*Source*:
_____
I like to dress up as animals, and I just have trouble finding others who like the same. - Ah, they're up there. I could show you some chat rooms. - You're also my coach for the internet, okay. What are you most afraid of? - I guess on unlived life, I'm always a big fan growing up of like wild guys, you know, like these Teddy Roosevelt's who would go out and hunt lions, and like bar fighting guys.

I was obsessed with Hunter S. Thompson types. And look, this is what I love about guys like, who's a good example? Like Hemingway. Hemingway was the manliest guy. He had the rifle, and the elephant gun, and the whiskey, and the writing, and the women, and the fist fights. But people forget that the other side of that coin is I'm sure he was in a lot of hotel rooms weeping.

I'm sure he was lonely as fuck. I'm sure he had some wicked hangovers. I mean, he killed himself for Christ's sake. So obviously he was dealing with something. So the key to me is having this adventurous life, living to the fullest, doing crazy shit, scaring yourself, but also not killing yourself.

Like also not hating, 'cause I used to party a lot hard. I used to bang a lot of gals. And the flip side is like, this girl hates you now, or you got herpes, or you're hungover, or your mom is like, where are you? You never call me anymore.

You're like, oh, my mom, I let Ty's go with my mom. I gotta connect. So there's a horrible side to the party animal. The Keith Richards we don't see is not pretty. I mean, he's already weird looking, but he's partying, he's smoking, he's living. But there's another side of that coin.

And I think the key to life is living that fucking crazy, awesome, badass life, and also having some meaning and a little bit of, what's the word? Not just not killing yourself, not going sad, not being depressed. There's a medium there, a sweet spot. Does that make sense? Yeah, yeah, yeah.

So taking big leaps and Hemingway grabbing life by the balls but at the same time not crushing the balls. Does that metaphor work at all? Perfect, like Evel Knievel, we all know him. What a badass, fearless, oh man, what a cool dude. He's got balls of steel, but he also lived the back half of his life in a fucking Barca lounger where his legs were made of steel and he couldn't see straight and his dick didn't work.

So you know what I mean? You gotta have a balance, but you still want the balance. I'm willing to take a little bit of shit for a little bit of fun, but you don't wanna go too hard. You gotta still risk it. I mean, Hunter S. Thompson, it didn't end well.

Yeah. It was quite a ride. Quite a ride. What small act of kindness were you once shown that you will never forget? Wow, that's a great question. I just wrote these for the guinea pig. You're the guinea pig. That's great, that's a keeper. Okay, that's a keeper? Yeah. This is where we're like workshopping questions here.

All right, I'll take it. Now you're open biking. Yeah. This is your version. Let's see, there's a couple of ladies in high school who were kind enough to hand job me. That was nice, which I really appreciate. I don't think women know how much that means to us. You know, women are like, "Oh, I'm not a piece of meat," or whatever, and you're like, "I know, "but if you'd just give me a hand job, "it would make my world." It's like telling a kid he's smart or loved.
_____
*Dataset excerpts*:
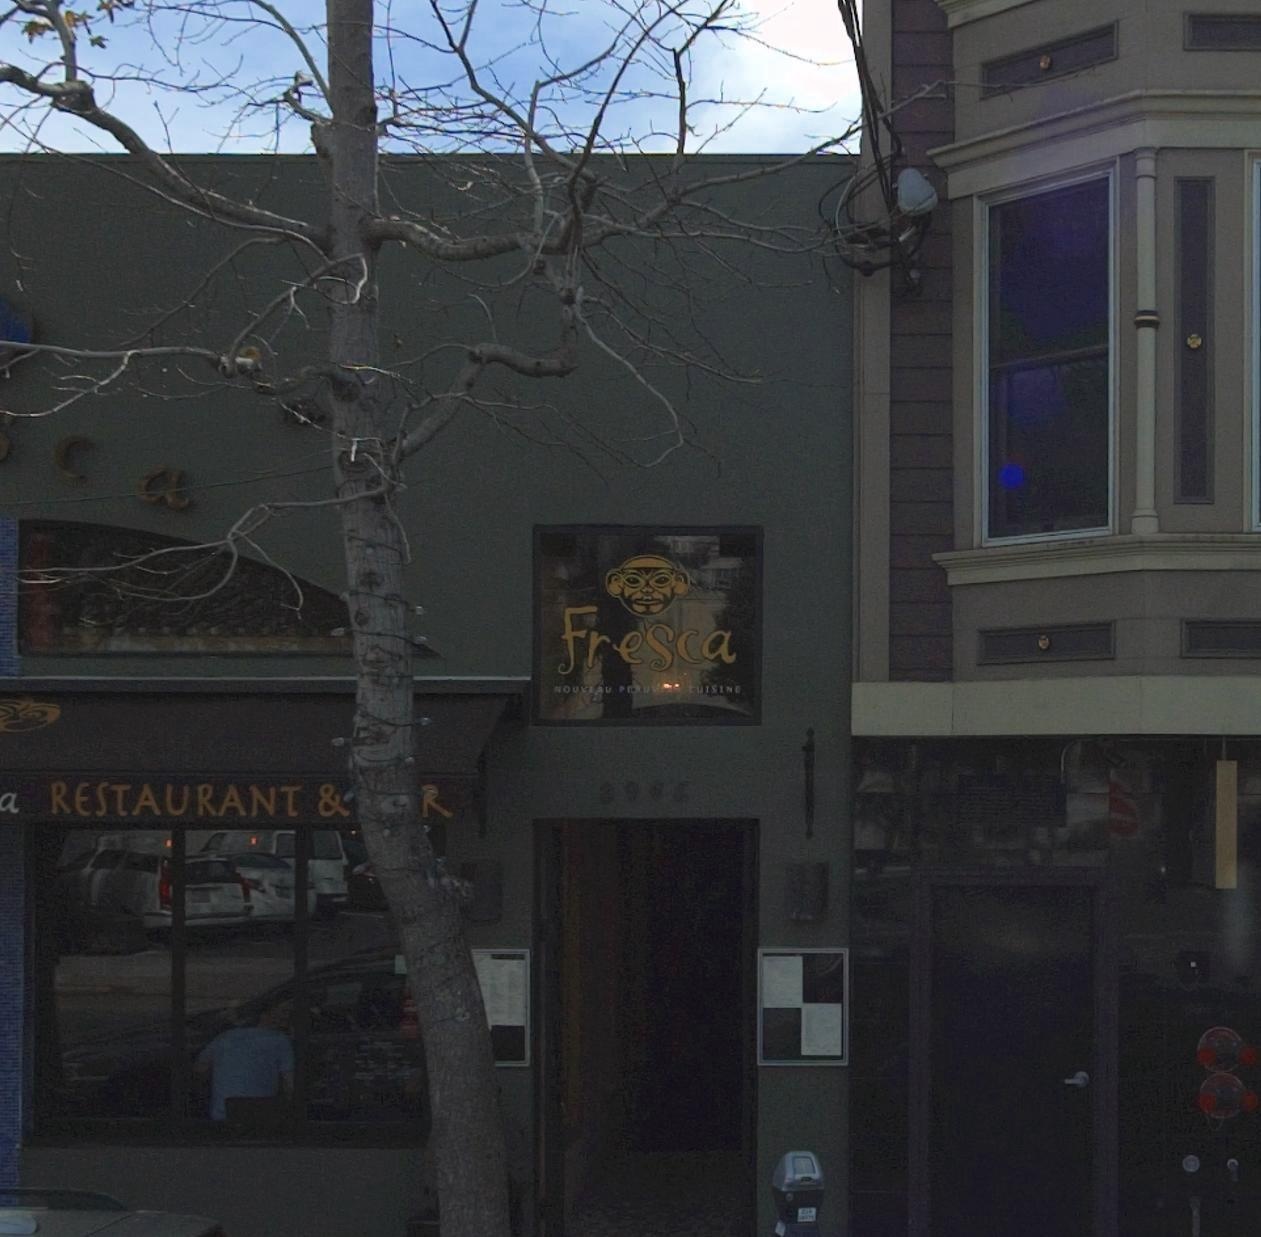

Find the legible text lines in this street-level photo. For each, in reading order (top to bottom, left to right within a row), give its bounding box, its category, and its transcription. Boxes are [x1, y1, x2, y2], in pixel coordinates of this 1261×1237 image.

[51, 427, 193, 517] BusinessName: ca
[556, 602, 738, 676] BusinessName: Fresca
[551, 683, 614, 697] None: NOUVEAU
[686, 681, 744, 696] None: CUISINE
[44, 779, 459, 821] None: RESTAURANT & R
[598, 778, 692, 809] StreetNumber: 39*6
_____
*The tasks*:
• a. In the conversation, rewrite the part that opens with the words containing "And I think" and closes with "dick didn't work.", replacing "sweet spot" with "middle ground".
• b. List every thing the conversation says Hemingway had.

*Outputs for the tasks*:
• a.
And I think the key to life is living that fucking crazy, awesome, badass life, and also having some meaning and a little bit of, what's the word? Not just not killing yourself, not going sad, not being depressed. There's a medium there, a middle ground. Does that make sense? Yeah, yeah, yeah.

So taking big leaps and Hemingway grabbing life by the balls but at the same time not crushing the balls. Does that metaphor work at all? Perfect, like Evel Knievel, we all know him. What a badass, fearless, oh man, what a cool dude. He's got balls of steel, but he also lived the back half of his life in a fucking Barca lounger where his legs were made of steel and he couldn't see straight and his dick didn't work.

• b.
- the rifle
- the elephant gun
- the whiskey
- the writing
- the women
- the fist fights